Danayelle soupira platement. Évidemment qu'il ne viendrait pas, mais elle aurait tellement aimé avoir un peu de compagnies. Elle avait peur de se lancer dans cette aventure complètement seule.

— Courage, Barjo. En moins d'une semaine, ce sera déjà terminé. Fais une ligne droite, et c'est tout !

— Oui, fit Danayelle en hochant platement la tête. Une ligne droite...

Elle leva les yeux vers le ciel, s'efforçant de trouver le nord. La téléportation l'avait déstabilisée, et l'épais feuillage l'empêchait de voir la moindre étoile pour se repérer. Merde.

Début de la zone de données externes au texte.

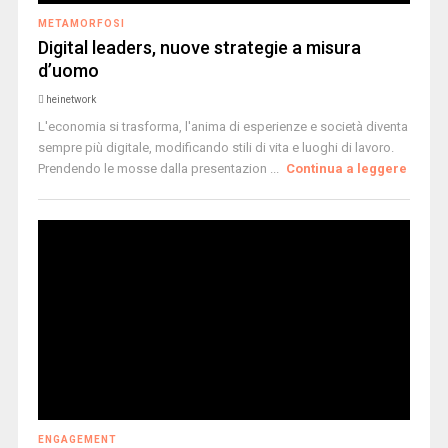
METAMORFOSI
Digital leaders, nuove strategie a misura
d’uomo
heinetwork
L'economia si trasforma, l'anima di esperienze e società diventa
sempre più digitale, modificando stili di vita e luoghi di lavoro.
Prendendo le mosse dalla presentazion ...
Continua a leggere
ENGAGEMENT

— Tu sais où est le sud-sud-ouest ? dit Danayelle d'une toute petite voix.

— Tu n'as pas apporté de boussole ?

— Non...

Egrim pouffa pour lui-même. Bon sang. Elle est déjà perdue. Il leva les yeux au ciel à son tour, puis vers la clôture de l'Institut derrière eux. Il savait qu'elle pointait l'est.

— Par là ! dit-il soudain en tournant le doigt vers la droite. Ça, c'est le sud. Alors pour aller un tout petit peu plus à l'ouest...

Il fit pivoter son bras sur quelques centimètres à peine. Puis fit un grand sourire à Danayelle, s'efforçant d'être confiant alors qu'il ne l'était pas du tout.

— C'est par là.

— Merci, Outré.

— Ta gueule, Barjo.

Danayelle lui tira la langue. Egrim sourit fièrement. Et alors qu'ils s'observaient en silence, Egrim fit un clin d'œil et disparut soudainement, laissant derrière lui un léger courant d'air. Danayelle fixa le vide un instant, le cœur gros, puis pivota pour faire face à la direction autrefois pointée par Egrim. Courageusement, elle fit un premier pas, puis un deuxième. L'aventure commence.